=== Stored data ===

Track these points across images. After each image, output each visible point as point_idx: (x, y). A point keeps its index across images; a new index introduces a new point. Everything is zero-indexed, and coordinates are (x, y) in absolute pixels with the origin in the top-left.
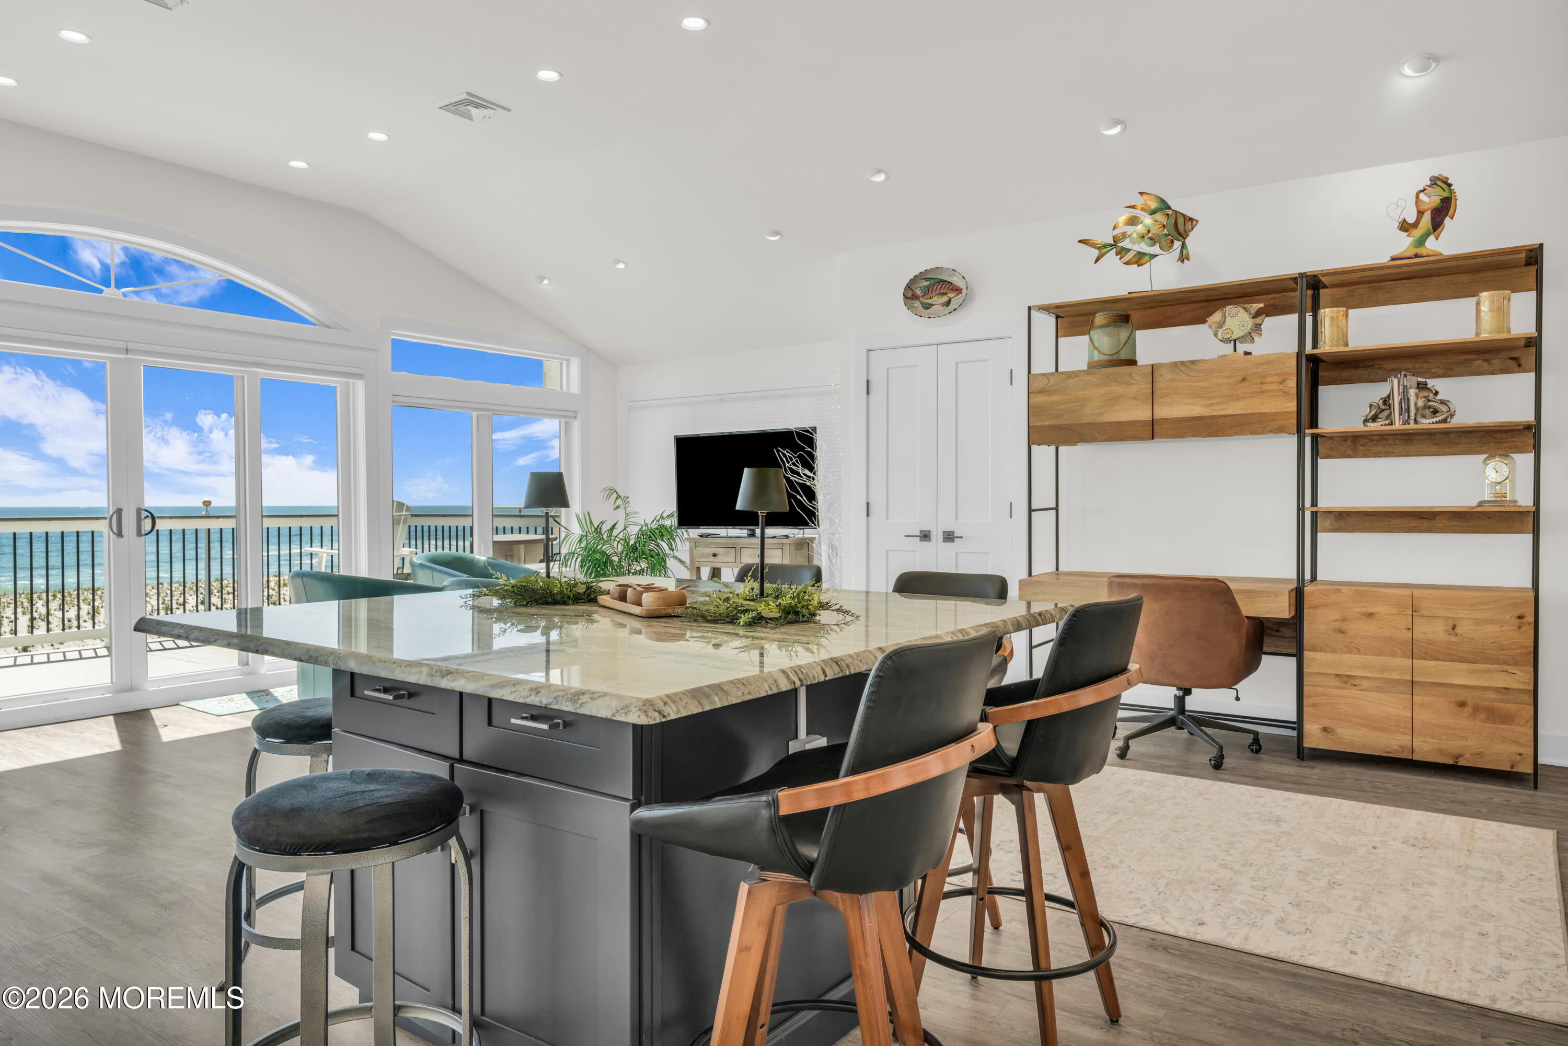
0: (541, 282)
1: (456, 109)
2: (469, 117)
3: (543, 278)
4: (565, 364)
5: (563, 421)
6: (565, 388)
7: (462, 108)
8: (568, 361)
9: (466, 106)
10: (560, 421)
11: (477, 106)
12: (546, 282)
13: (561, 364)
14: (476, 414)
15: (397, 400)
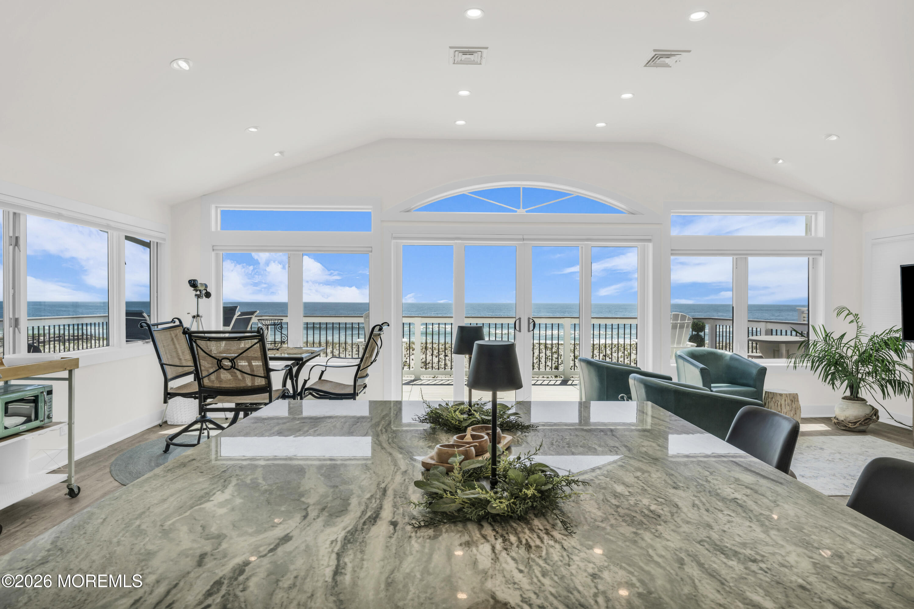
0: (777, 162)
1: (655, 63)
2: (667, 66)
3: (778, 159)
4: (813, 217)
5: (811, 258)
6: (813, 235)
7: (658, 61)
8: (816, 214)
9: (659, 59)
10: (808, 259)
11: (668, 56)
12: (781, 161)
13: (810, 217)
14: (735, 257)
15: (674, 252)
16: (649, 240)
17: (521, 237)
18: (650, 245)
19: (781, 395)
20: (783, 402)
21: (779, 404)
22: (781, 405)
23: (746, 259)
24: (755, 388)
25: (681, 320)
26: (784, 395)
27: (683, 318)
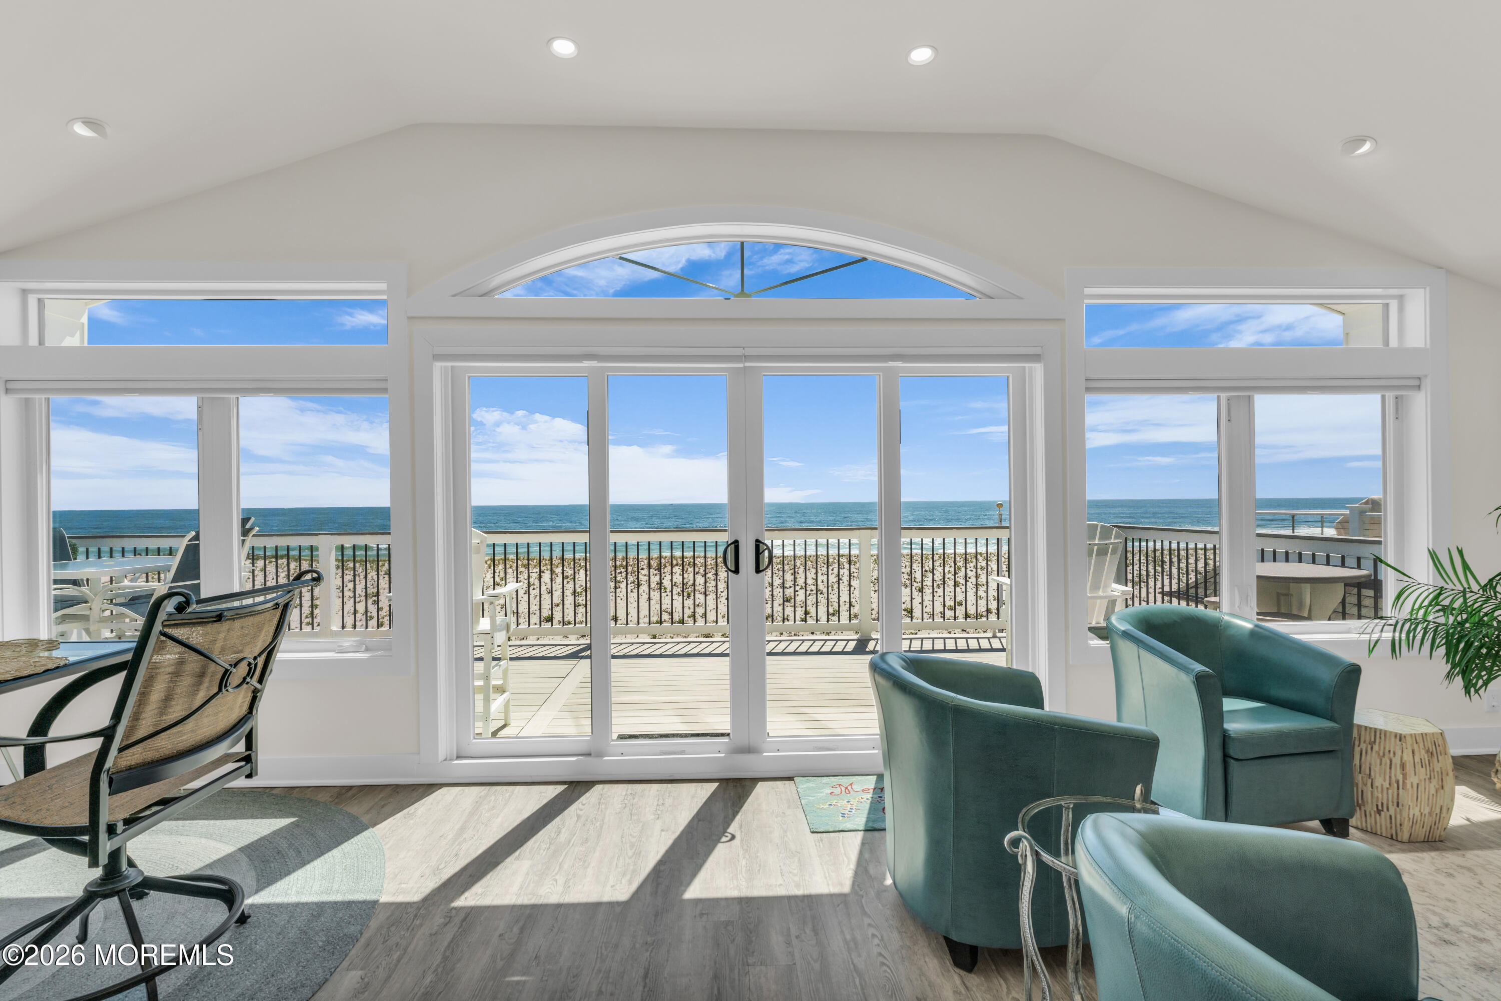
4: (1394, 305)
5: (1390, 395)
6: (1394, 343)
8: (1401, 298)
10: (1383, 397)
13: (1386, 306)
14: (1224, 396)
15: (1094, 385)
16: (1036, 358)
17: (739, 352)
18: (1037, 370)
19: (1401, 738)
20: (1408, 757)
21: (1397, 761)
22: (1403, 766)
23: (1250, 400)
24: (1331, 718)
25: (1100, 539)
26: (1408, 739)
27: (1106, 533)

===

Assigned task:
Transcribe every record above in full. Pictures stay out of the copy.

Exercise response:
Track these points across images. After each image, output each visible point as point_idx: (x, y). A point keeps its index across images; a new index introduces a new point. Everything is zero-indexed, and coordinates are (x, y) in absolute pixels with the origin in the top-left.
0: (541, 282)
1: (456, 109)
2: (469, 117)
3: (543, 278)
4: (565, 364)
5: (563, 421)
6: (565, 388)
7: (462, 108)
8: (568, 361)
9: (466, 106)
10: (560, 421)
11: (477, 106)
12: (546, 282)
13: (561, 364)
14: (476, 414)
15: (397, 400)
0: (777, 162)
1: (655, 63)
2: (667, 66)
3: (778, 159)
4: (813, 217)
5: (811, 258)
6: (813, 235)
7: (658, 61)
8: (816, 214)
9: (659, 59)
10: (808, 259)
11: (668, 56)
12: (781, 161)
13: (810, 217)
14: (735, 257)
15: (674, 252)
16: (649, 240)
17: (521, 237)
18: (650, 245)
19: (781, 395)
20: (783, 402)
21: (779, 404)
22: (781, 405)
23: (746, 259)
24: (755, 388)
25: (681, 320)
26: (784, 395)
27: (683, 318)
4: (1394, 305)
5: (1390, 395)
6: (1394, 343)
8: (1401, 298)
10: (1383, 397)
13: (1386, 306)
14: (1224, 396)
15: (1094, 385)
16: (1036, 358)
17: (739, 352)
18: (1037, 370)
19: (1401, 738)
20: (1408, 757)
21: (1397, 761)
22: (1403, 766)
23: (1250, 400)
24: (1331, 718)
25: (1100, 539)
26: (1408, 739)
27: (1106, 533)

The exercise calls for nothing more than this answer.